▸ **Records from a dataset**
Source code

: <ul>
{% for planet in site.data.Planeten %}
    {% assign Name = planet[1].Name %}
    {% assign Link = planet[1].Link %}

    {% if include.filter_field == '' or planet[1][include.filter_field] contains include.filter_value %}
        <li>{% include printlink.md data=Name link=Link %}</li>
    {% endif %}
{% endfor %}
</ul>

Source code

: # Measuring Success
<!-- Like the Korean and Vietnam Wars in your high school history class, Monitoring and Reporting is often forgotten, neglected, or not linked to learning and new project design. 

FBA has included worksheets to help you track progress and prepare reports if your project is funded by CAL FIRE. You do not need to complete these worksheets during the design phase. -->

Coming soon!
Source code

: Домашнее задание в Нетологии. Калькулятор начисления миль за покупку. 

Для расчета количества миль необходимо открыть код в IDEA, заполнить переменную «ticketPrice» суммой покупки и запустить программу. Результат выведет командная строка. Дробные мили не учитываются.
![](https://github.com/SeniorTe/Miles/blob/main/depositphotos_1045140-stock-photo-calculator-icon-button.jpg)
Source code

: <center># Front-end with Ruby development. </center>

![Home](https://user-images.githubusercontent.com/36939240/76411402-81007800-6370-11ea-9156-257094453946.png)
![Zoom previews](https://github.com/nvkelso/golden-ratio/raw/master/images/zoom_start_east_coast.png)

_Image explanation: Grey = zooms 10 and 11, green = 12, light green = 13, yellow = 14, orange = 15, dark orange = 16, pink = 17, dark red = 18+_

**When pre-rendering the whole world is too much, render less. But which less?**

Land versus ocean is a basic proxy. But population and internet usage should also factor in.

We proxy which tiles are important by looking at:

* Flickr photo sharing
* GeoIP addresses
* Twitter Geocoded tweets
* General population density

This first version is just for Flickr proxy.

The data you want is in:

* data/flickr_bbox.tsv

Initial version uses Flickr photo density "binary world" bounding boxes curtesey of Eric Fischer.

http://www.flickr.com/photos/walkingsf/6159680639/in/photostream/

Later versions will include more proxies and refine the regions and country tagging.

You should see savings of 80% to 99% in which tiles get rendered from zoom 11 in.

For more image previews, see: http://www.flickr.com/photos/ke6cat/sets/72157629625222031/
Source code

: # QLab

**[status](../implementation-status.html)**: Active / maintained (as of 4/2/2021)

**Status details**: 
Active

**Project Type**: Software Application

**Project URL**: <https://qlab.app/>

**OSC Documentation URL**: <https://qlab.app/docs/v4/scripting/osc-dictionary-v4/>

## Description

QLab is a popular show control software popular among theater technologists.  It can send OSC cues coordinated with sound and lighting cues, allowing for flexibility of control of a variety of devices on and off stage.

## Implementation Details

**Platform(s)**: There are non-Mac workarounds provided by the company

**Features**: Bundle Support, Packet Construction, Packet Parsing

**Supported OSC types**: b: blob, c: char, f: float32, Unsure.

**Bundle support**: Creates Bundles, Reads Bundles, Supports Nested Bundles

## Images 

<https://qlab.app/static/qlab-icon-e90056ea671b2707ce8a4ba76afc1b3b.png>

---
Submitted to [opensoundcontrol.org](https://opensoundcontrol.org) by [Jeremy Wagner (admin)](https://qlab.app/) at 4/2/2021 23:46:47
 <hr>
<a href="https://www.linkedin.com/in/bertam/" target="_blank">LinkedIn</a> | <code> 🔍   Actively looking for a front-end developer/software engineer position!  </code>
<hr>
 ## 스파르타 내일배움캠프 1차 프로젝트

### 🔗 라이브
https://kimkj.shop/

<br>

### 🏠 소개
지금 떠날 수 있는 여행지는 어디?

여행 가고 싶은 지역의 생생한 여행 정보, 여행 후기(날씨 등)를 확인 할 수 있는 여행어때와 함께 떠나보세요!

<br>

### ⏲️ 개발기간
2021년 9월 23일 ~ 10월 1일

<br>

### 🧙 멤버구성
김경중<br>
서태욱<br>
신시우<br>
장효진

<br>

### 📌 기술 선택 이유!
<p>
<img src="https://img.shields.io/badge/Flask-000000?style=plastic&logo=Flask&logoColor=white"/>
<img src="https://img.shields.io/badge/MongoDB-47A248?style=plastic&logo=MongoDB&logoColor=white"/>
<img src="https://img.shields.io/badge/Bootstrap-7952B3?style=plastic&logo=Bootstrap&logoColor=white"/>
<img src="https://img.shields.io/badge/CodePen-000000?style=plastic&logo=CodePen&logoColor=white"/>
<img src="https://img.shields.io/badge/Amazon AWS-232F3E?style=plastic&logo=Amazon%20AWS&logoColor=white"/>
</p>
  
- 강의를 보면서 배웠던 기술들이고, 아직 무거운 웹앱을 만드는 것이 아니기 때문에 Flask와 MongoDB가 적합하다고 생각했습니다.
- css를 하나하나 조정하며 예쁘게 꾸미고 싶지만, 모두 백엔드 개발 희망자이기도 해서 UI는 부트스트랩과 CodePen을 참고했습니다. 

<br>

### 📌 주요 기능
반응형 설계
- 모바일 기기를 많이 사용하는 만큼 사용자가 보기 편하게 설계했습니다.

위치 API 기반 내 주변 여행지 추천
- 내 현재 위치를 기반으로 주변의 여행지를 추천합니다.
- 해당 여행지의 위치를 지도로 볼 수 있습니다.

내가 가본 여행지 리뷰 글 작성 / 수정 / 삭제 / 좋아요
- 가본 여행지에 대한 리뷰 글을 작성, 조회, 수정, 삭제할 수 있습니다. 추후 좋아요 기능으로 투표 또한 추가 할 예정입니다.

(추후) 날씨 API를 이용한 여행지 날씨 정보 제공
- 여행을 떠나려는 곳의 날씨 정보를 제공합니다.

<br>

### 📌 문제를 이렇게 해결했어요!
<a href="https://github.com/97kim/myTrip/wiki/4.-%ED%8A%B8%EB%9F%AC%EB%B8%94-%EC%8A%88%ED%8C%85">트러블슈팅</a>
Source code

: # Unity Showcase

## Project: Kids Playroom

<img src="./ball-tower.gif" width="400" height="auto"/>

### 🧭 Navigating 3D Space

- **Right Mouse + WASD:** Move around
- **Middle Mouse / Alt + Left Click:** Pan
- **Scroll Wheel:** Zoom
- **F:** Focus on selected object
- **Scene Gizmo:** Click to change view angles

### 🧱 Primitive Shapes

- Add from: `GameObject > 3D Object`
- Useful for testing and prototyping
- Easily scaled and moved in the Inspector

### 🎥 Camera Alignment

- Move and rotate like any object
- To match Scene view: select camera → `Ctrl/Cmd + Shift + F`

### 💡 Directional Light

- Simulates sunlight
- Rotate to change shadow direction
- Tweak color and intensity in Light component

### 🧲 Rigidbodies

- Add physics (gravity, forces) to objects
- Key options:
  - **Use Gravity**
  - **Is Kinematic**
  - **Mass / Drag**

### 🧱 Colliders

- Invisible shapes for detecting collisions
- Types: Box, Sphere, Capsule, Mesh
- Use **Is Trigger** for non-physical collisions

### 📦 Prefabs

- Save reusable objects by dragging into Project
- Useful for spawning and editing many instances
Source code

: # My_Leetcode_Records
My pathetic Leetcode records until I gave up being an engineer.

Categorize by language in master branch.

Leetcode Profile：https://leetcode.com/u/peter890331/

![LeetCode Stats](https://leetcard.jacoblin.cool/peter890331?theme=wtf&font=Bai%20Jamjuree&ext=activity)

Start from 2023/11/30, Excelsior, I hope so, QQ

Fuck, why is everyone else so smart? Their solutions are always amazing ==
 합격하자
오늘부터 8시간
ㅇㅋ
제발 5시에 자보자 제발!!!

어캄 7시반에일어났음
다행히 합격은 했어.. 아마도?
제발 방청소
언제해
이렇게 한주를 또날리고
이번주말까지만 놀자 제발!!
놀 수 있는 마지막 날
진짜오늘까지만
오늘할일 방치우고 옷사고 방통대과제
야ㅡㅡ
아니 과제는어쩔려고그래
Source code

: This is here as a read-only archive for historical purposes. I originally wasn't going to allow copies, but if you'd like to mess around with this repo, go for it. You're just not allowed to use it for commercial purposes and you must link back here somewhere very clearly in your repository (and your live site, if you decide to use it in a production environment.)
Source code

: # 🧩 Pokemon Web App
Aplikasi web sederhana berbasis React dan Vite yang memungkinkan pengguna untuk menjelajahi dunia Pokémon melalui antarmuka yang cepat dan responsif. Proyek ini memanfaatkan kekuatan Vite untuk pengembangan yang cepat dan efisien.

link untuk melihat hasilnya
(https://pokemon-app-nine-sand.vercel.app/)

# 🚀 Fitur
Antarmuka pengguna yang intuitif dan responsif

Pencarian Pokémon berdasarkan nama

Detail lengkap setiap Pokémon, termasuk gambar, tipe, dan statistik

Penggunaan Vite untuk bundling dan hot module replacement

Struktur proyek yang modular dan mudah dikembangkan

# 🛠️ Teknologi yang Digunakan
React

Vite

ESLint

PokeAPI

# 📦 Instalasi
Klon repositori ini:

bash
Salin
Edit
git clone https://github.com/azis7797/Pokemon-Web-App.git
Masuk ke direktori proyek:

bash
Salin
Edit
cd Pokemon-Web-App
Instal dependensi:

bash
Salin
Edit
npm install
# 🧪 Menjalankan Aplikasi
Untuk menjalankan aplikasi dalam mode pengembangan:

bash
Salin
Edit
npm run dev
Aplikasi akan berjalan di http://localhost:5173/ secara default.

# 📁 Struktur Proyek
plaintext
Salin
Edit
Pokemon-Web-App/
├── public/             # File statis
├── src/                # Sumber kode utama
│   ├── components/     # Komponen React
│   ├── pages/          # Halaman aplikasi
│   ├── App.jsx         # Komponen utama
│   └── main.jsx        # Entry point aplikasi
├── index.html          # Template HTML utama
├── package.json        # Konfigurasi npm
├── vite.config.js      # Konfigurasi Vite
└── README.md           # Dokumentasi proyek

▸ **ACTIVITY**
Starting with the line that holds "Penggunaan Vite untuk" and ending with the line that holds "npm run dev", retype every line in the data above exactly, and nothing else.

▸ **ANSWER BOX**
Penggunaan Vite untuk bundling dan hot module replacement

Struktur proyek yang modular dan mudah dikembangkan

# 🛠️ Teknologi yang Digunakan
React

Vite

ESLint

PokeAPI

# 📦 Instalasi
Klon repositori ini:

bash
Salin
Edit
git clone https://github.com/azis7797/Pokemon-Web-App.git
Masuk ke direktori proyek:

bash
Salin
Edit
cd Pokemon-Web-App
Instal dependensi:

bash
Salin
Edit
npm install
# 🧪 Menjalankan Aplikasi
Untuk menjalankan aplikasi dalam mode pengembangan:

bash
Salin
Edit
npm run dev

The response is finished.